Matt McCutchen Reporter
	Description • 15 years ago

User-Agent:       Mozilla/5.0 (X11; U; Linux x86_64; en-US; rv:1.9.2) Gecko/20100210 Fedora/3.6.1-1.matt1.fc12 Namoroka/3.6
Build Identifier: Mozilla/5.0 (X11; U; Linux x86_64; en-US; rv:1.9.3a2pre) Gecko/20100209 Minefield/3.7a2pre

After adding a security exception for a site, if I go back into the Certificate Manager and try to add another exception for the same site, the "Add Security Exception" dialog shows:

"Valid Certificate

This site provides valid verified identification.  There is no need to add an exception."

This is not accurate.  The dialog should say something like the following:

"Exception Already Exists

You have already added a security exception for this site, and its identification has not changed since then."

Reproducible: Always

Steps to Reproduce:
1. Add a security exception for https://stepmaniam2.com .
2. Go to the Certificate Manager -> Servers tab -> Add Exception.
3. Enter https://stepmaniam2.com and press "Get Certificate".
Actual Results:  
The dialog says "Valid Certificate".

Expected Results:  
The dialog should say "Exception Already Exists" or similar.

	:aceman
	Comment 1 • 13 years ago

Do you see this also in Firefox 4 or newer?

	:aceman
	Comment 2 • 13 years ago

Ah, wrong bug. This probably still exists.

	:aceman
	Comment 3 • 13 years ago

This is a feature request to add better wording to the dialog.

	:aceman
	Comment 5 • 13 years ago

Ignore comment 1 and comment 2, they were posted here wrongly (they should cancel each other). This is not Bug 659736.
This bug does not argue whether the dialog decided incorrectly the cert is valid/exempted. The dialog decision is correct, just the reason for it is worded wrongly.

	Jonathan Gibert
	Comment 6 • 13 years ago

firefox 7.0.1 (fr) linux ubuntu

	Diego Ercolani
	Comment 7 • 13 years ago

Here I have the same problem with SuSE 12.1 and firefox 9.0.1. I added the dialog example screenshot. Dialod are in Italian but shows the "erroneus" behaviour of Firefox.
The selfsigned certificate is also expired because it belong to an UTM appliance (gibraltar).The dialog show "the certificate is valid so it isn't necessary to import" but I cannot browse the site

	Richard Ash
	Comment 9 • 13 years ago

To be clear, this bug seems to bite when the untrusted SSL certificate of a site you already have an exception for is upgraded.

1. Have a site with an untrusted certificate (e.g. a gadget with a HTTPS admin page)
2. The site certificate is signed by an internal CA which is not known to the browser
3. Access the gadget, get the expected error "The certificate is not trusted because no issuer chain was provided" (code sec_error_unknown_issuer)
4. Create and confirm an exception to allow access to the site
5. internal CA cert expires
6. site administrator generates new CA cert and signs new site certificate (same domain name, same private key)
7. Try to access the gadget, get the same error "The certificate is not trusted because no issuer chain was provided" (code sec_error_unknown_issuer) as expected
8. Click "Add Exception"
9. The "Add Security Exception" dialog shows: 
"Valid Certificate

This site provides valid verified identification.  There is no need to add an exception." and the "Confirm Security Exception" button is greyed out, so you cannot set the new exception.
10. As a result is is _impossible_ to access the gadget from Firefox - you cannot get past the certificate error.
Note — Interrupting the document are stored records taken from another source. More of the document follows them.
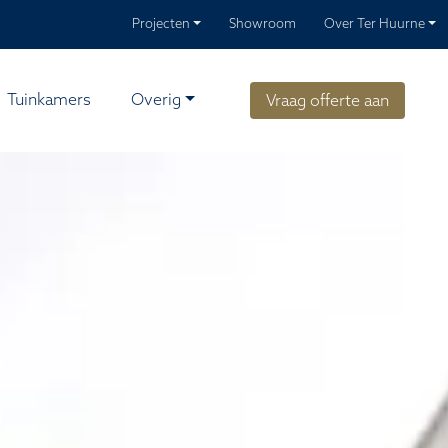
Projecten
Showroom
Over Ter Huurne
Tuinkamers
Overig
Vraag offerte aan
Using a different, newly installed browser (rekonq) you are able to add the exception and connect to the gadget fine.

	Richard Ash
	Comment 10 • 13 years ago

Using a brand new Firefox profile you can access the site (after first adding the exception), so it is definitely to do with stored exceptions.
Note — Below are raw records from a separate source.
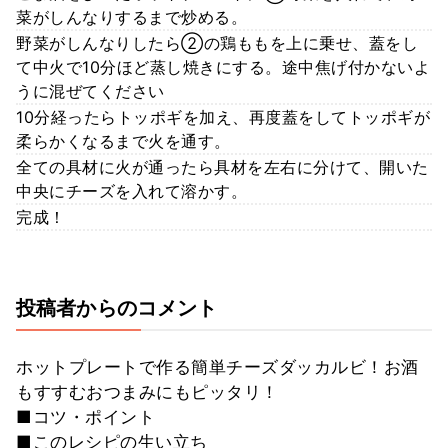
菜がしんなりするまで炒める。
野菜がしんなりしたら②の鶏ももを上に乗せ、蓋をし
て中火で10分ほど蒸し焼きにする。途中焦げ付かないよ
うに混ぜてください
10分経ったらトッポギを加え、再度蓋をしてトッポギが
柔らかくなるまで火を通す。
全ての具材に火が通ったら具材を左右に分けて、開いた
中央にチーズを入れて溶かす。
完成！
投稿者からのコメント
ホットプレートで作る簡単チーズダッカルビ！お酒
もすすむおつまみにもピッタリ！
■コツ・ポイント
■このレシピの生い立ち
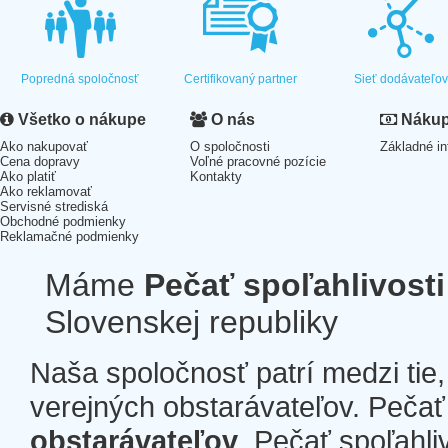
Popredná spoločnosť
Certifikovaný partner
Sieť dodávateľo
Všetko o nákupe
O nás
Nákup 
Ako nakupovať
O spoločnosti
Základné in
Cena dopravy
Voľné pracovné pozície
Ako platiť
Kontakty
Ako reklamovať
Servisné strediská
Obchodné podmienky
Reklamačné podmienky
Máme
Pečať spoľahlivosti
Slovenskej republiky
Naša spoločnosť patrí medzi tie
verejných obstarávateľov. Pečať 
obstarávateľov
. Pečať spoľahli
Deleting all references to the domain in Edit > Preferences > Encryption > View Certificates does not fix the problem. Deleting cert8.db from the user profile doesn't either.
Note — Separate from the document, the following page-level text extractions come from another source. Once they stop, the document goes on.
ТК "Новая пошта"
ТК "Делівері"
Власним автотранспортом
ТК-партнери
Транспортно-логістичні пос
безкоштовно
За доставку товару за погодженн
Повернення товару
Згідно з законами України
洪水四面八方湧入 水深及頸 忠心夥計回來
To get access to the sites which are locked out by this bug, the following seems to work:
1. Exit Firefox
2. Navigate into the profile directory
3. Move the following files to somewhere out of the way (in case you need them back):
cert8.db
cert_override.txt
Cache
OfflineCache
4. re-start Firefox 10.0.1. You will have to re-add all your exceptions, but it will now be possible to do so.